Overall, English results were down two points from last year, but science grades were up two per cent and maths were up three per cent.
Sarah Teather, the Liberal Democrat education spokesman, said that the results for English were dreadful. "This is simply unacceptable. That so many boys reach their teens with such poor language skills is utterly depressing. It barely needs saying that without a command of English they will struggle to advance in either further education or work.
"The Government’s overly-prescriptive national curriculum and obsession with testing is not producing results. More time devoted to developing strong speaking and listening skills when children are in primary school would help build confidence and ability with English."

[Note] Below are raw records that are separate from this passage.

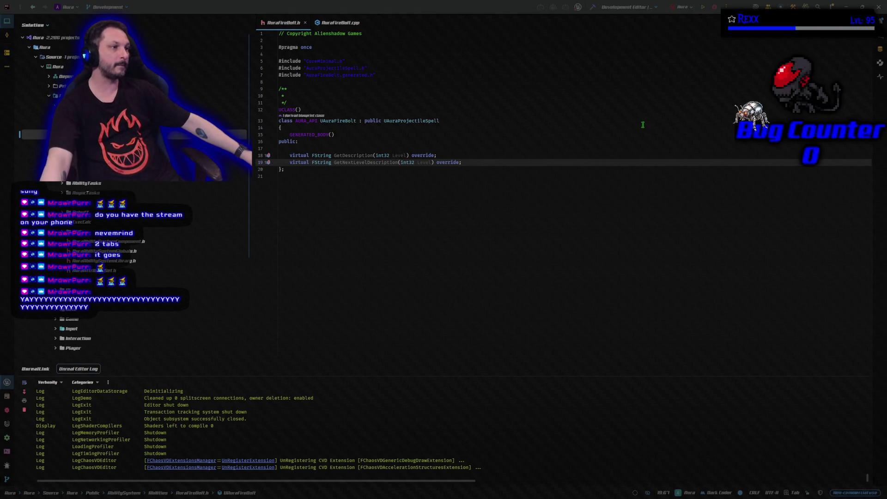
click(541, 162)
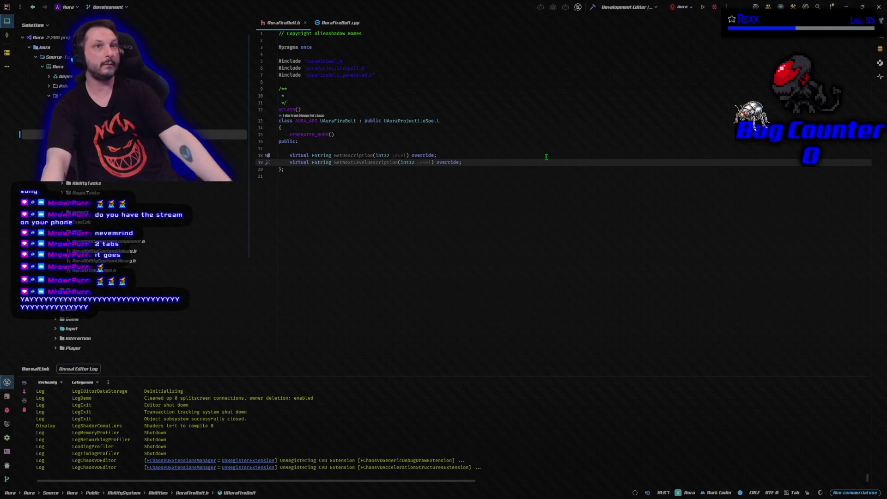
Paste the SpawnProjectiles declaration and projectile-spread properties into AuraFireBolt.h.
key(Return)
key(Return)
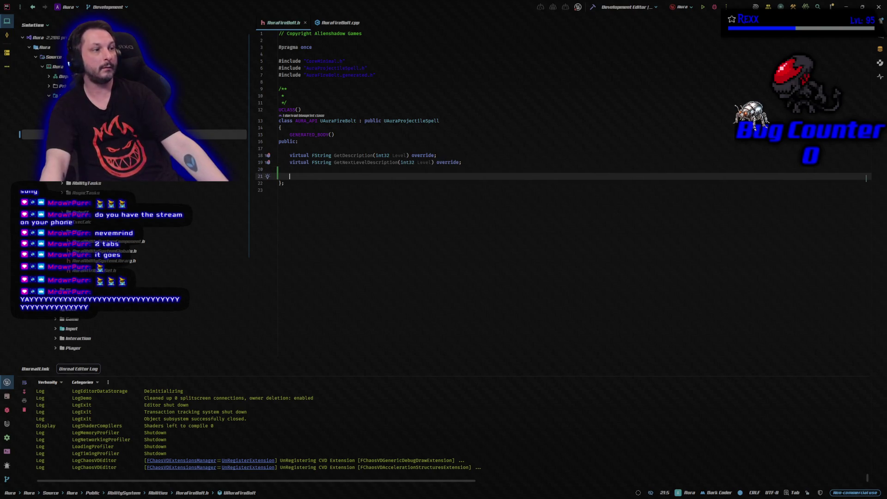
key(ctrl+v)
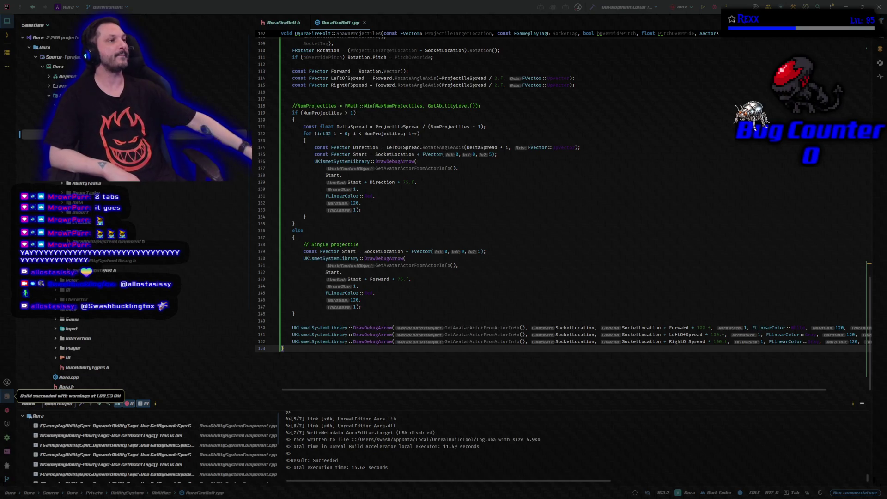
Return to AuraFireBolt.h showing SpawnProjectiles, ProjectileSpread and MaxNumProjectiles defaulting to 5.
click(284, 24)
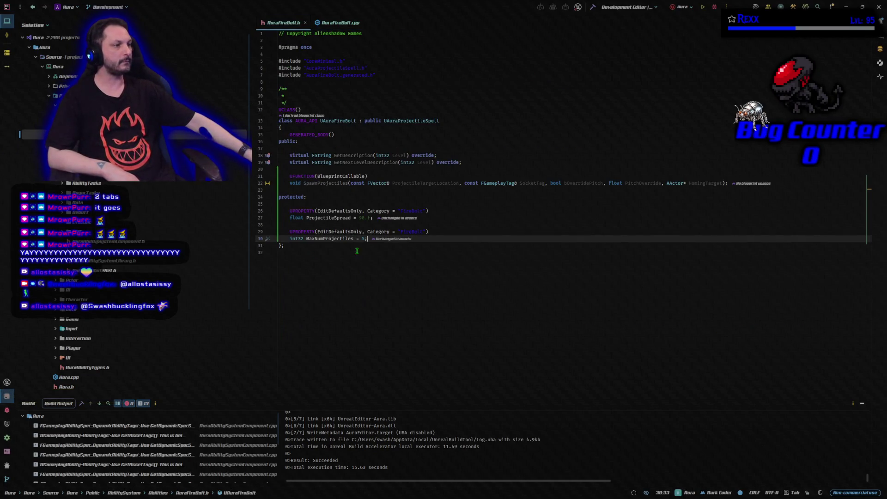
Return to AuraFireBolt.cpp and scroll through the SpawnProjectiles implementation.
click(344, 26)
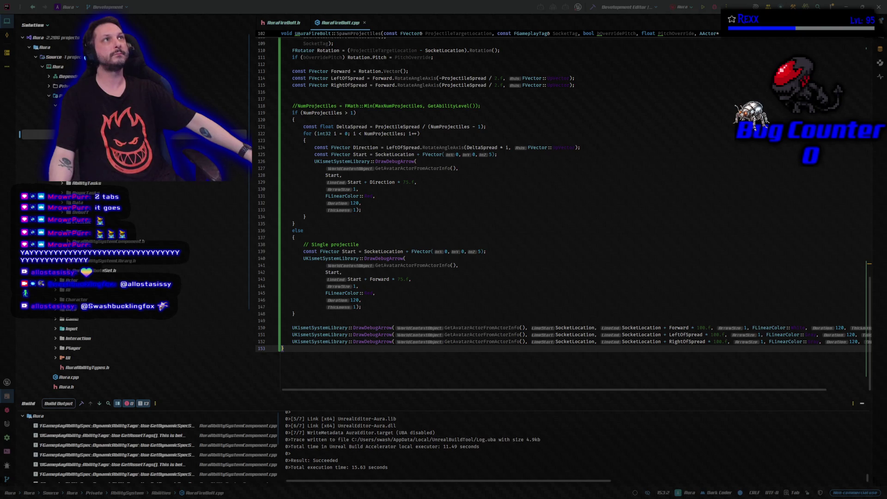
scroll(494, 265, up, 5)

But Mr Knight said that ministers were acting to turn around the problems in English. "We have taken strong steps to ensure standards rise, including almost £1 billion extra for personalised learning to stretch the brightest and help the less able, making phonics the prime approach to boost reading at primary school, and improving the Key Stage 3 curriculum (for 11 to 14-year-olds)," he said.
The Government wants primary schools to return to a traditional method of teaching reading known as "phonics", where children learn individual letter sounds and then how to blend them to form whole words, rather than guessing at words from their context.
Nick Gibb, the Shadow schools minister, said that today's results for reading showed that it was vital to return to phonics. "Both the Opposition and Government are fully behind the return to phonics teaching which we must now ensure is backed by training and funding," he said.
"It is unacceptable that 33 per cent of children at the age of 14 are still not reaching level five in reading. This is an absolute minimum standard that all children need if they are to benefit from secondary education and if they are to survive in the increasingly competitive job market in later life."
Today’s results also showed that the Government’s controversial privately-sponsored academies improved their test results in English by nearly nine percentage points this year, despite the fall nationally. However, at an overall 58 per cent, the academies’ English results were still 14 points below the national average.
The 22 academies included in the Government announcement this year improved their pass rate for maths by 11 points, and 13 points in science.
Lord Adonis, the junior schools minister, said: "These academy results are very encouraging and far bigger than the national rates of improvement. Results in English have bucked the national trend.
"In science, academy results are rising six times faster than the national improvement rate and in maths over three times faster.
"This is evidence, after the strong GCSE results for academies last month, of the substantial progress these new schools have made in a short time."
The academies were set up in an attempt to transform failing comprehensives in some of the poorest parts of the country, but have been criticised by many teachers’ unions and left-wing MPs because they draw on funds from the private sector.
Steve Sinnott, the NUT general secretary, said that the poor English results could be explained by the pressures of modern life. "Peer pressure, technological innovation and just being a teenager in an ever-changing world are leading to pupils reading less and less," he said.
"If these factors are to be countered and the reading habit - with its benefits for good English - developed in our young people, it also must be part of their parents’ culture."